In order to assess the role of vagally mediated hyperinsulinemia in hypothalamic obesity, plasma insulin and glucose levels were assayed in vagotomized and sham-vagotomized female rats after a 6-h fast and after a measured glucose meal both before and 10-14 days after ventromedial hypothalamic (VMH) lesions. Both groups displayed similar gains in body weight in the first 10 days after VMH lesions, but only the sham-vagotomized VMH-lesioned animals displayed elevated fasting insulin levels. Fasting glucose levels did not differ either before or after the lesion. The insulin response to oral glucose was increased in VMH rats, both in vagotomized and sham-vagotomized animals, and it is concluded that the hyperresponsiveness to oral glucose is independent of vagal mediation. Vagotomy markedly exaggerated the glucose and insulin response to oral glucose loading in both intact rats and rats with VMH lesions, probably as a result of more rapid absorption of glucose from the intestine. It is concluded that the fasting hyperinsulinemia that is characteristic of VMH animals is under vagal control and that its elimination does not prevent the development of obesity.

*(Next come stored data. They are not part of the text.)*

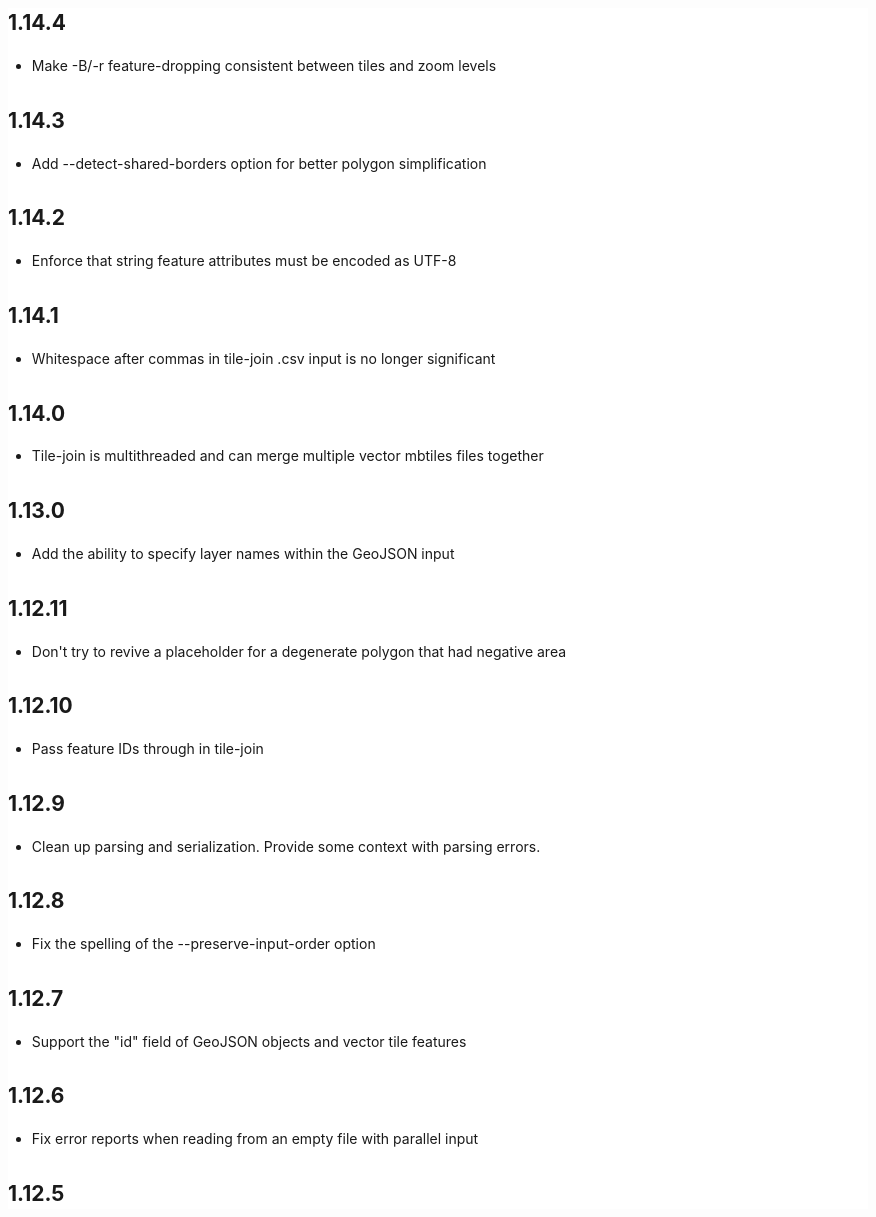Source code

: ## 1.14.4

* Make -B/-r feature-dropping consistent between tiles and zoom levels

## 1.14.3

* Add --detect-shared-borders option for better polygon simplification

## 1.14.2

* Enforce that string feature attributes must be encoded as UTF-8

## 1.14.1

* Whitespace after commas in tile-join .csv input is no longer significant

## 1.14.0

* Tile-join is multithreaded and can merge multiple vector mbtiles files together

## 1.13.0

* Add the ability to specify layer names within the GeoJSON input

## 1.12.11

* Don't try to revive a placeholder for a degenerate polygon that had negative area

## 1.12.10

* Pass feature IDs through in tile-join

## 1.12.9

* Clean up parsing and serialization. Provide some context with parsing errors.

## 1.12.8

* Fix the spelling of the --preserve-input-order option

## 1.12.7

* Support the "id" field of GeoJSON objects and vector tile features

## 1.12.6

* Fix error reports when reading from an empty file with parallel input

## 1.12.5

为了评估迷走神经介导的高胰岛素血症在下丘脑性肥胖中的作用,在腹内侧下丘脑(VMH)损伤前及损伤后10 - 14天,对迷走神经切断和假迷走神经切断的雌性大鼠在禁食6小时后以及给予定量葡萄糖餐后,测定其血浆胰岛素和葡萄糖水平。两组在VMH损伤后的前10天体重增加相似,但只有假迷走神经切断的VMH损伤动物空腹胰岛素水平升高。损伤前后空腹血糖水平均无差异。VMH大鼠对口服葡萄糖的胰岛素反应增强,无论是迷走神经切断还是假迷走神经切断的动物都是如此,得出的结论是对口服葡萄糖的高反应性与迷走神经介导无关。迷走神经切断显著夸大了完整大鼠和VMH损伤大鼠对口服葡萄糖负荷的葡萄糖和胰岛素反应,这可能是由于葡萄糖从肠道吸收更快所致。得出的结论是,VMH动物特有的空腹高胰岛素血症受迷走神经控制,消除该症状并不能阻止肥胖的发展。